━━━ Data under study ━━━

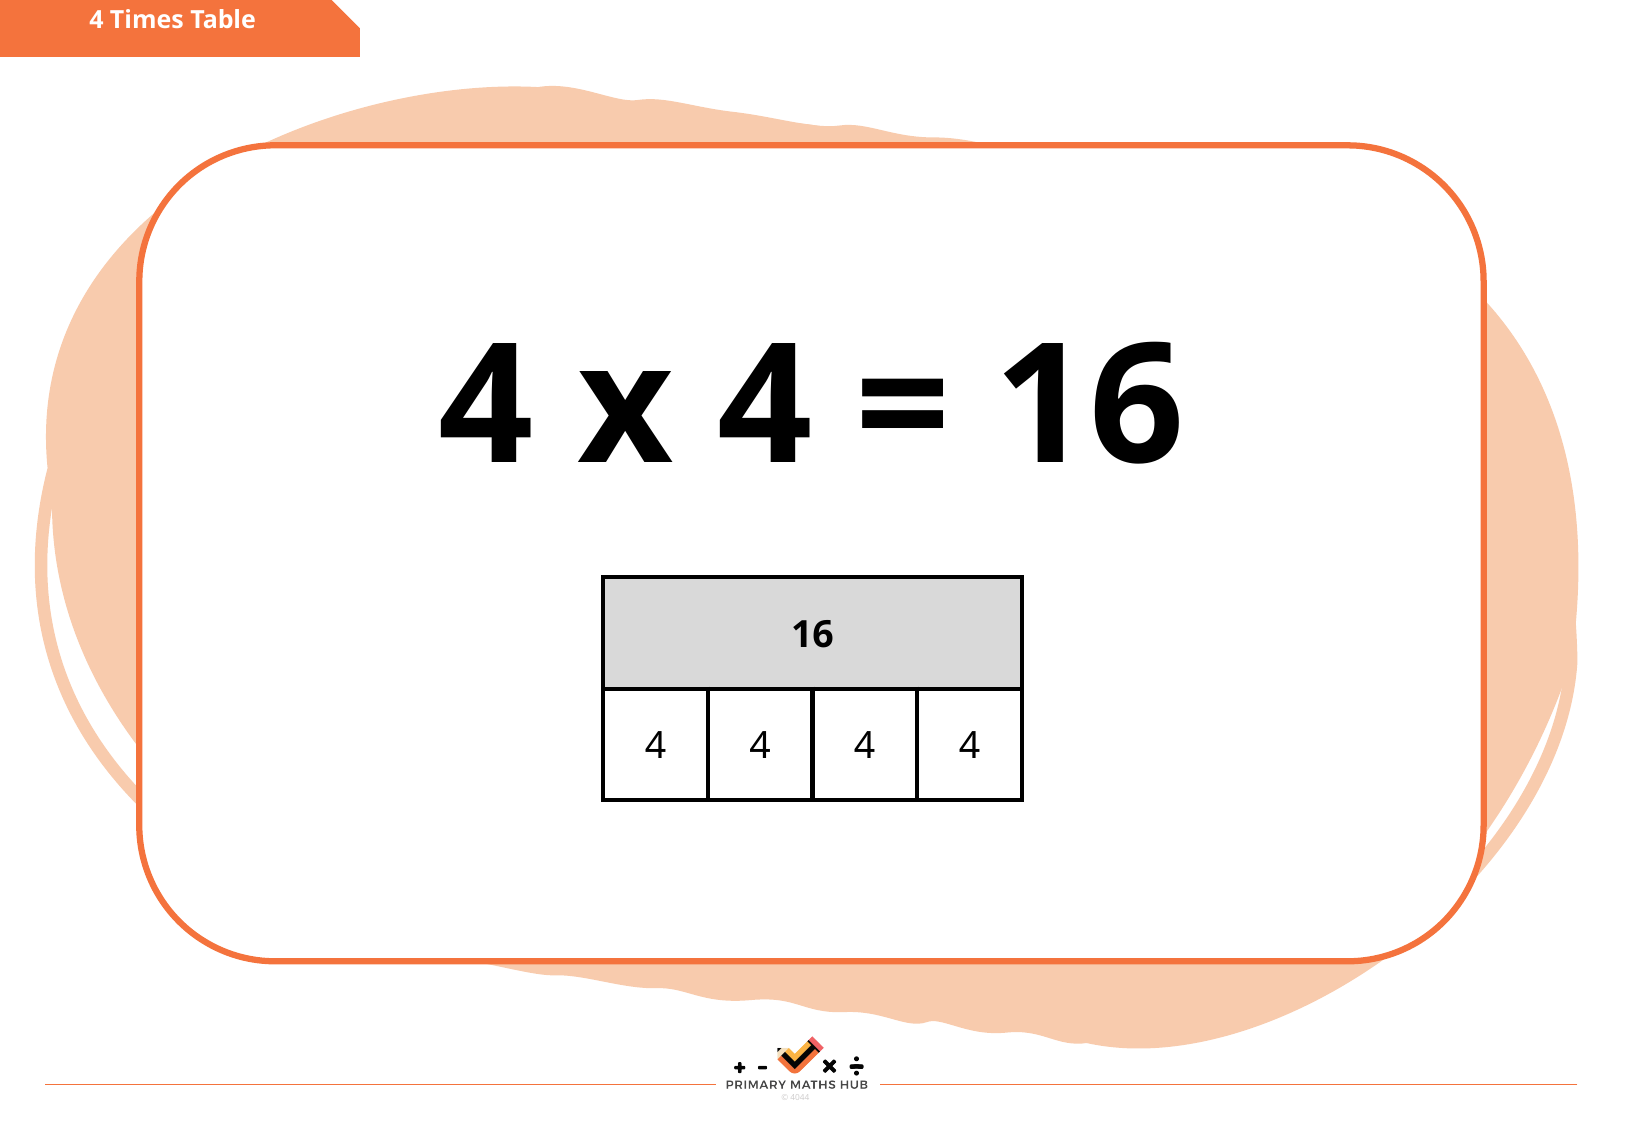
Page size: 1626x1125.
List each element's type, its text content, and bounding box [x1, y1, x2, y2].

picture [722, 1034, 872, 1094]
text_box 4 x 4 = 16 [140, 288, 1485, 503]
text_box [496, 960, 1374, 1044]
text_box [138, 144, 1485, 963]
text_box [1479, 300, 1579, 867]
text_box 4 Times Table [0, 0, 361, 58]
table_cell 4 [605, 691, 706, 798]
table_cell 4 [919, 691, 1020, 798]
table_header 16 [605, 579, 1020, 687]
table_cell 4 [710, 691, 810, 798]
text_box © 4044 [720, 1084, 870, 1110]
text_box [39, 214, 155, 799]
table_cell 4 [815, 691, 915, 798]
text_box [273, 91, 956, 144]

━━━

### Action item
The copy you write must hold every record verbatim and none of the pictures.

### Your solution
Page size: 1626x1125.
List each element's type, its text content, and bounding box [x1, y1, x2, y2].

picture [722, 1034, 872, 1094]
text_box 4 x 4 = 16 [140, 288, 1485, 503]
text_box [496, 960, 1374, 1044]
text_box [138, 144, 1485, 963]
text_box [1479, 300, 1579, 867]
text_box 4 Times Table [0, 0, 361, 58]
table_cell 4 [605, 691, 706, 798]
table_cell 4 [919, 691, 1020, 798]
table_header 16 [605, 579, 1020, 687]
table_cell 4 [710, 691, 810, 798]
text_box © 4044 [720, 1084, 870, 1110]
text_box [39, 214, 155, 799]
table_cell 4 [815, 691, 915, 798]
text_box [273, 91, 956, 144]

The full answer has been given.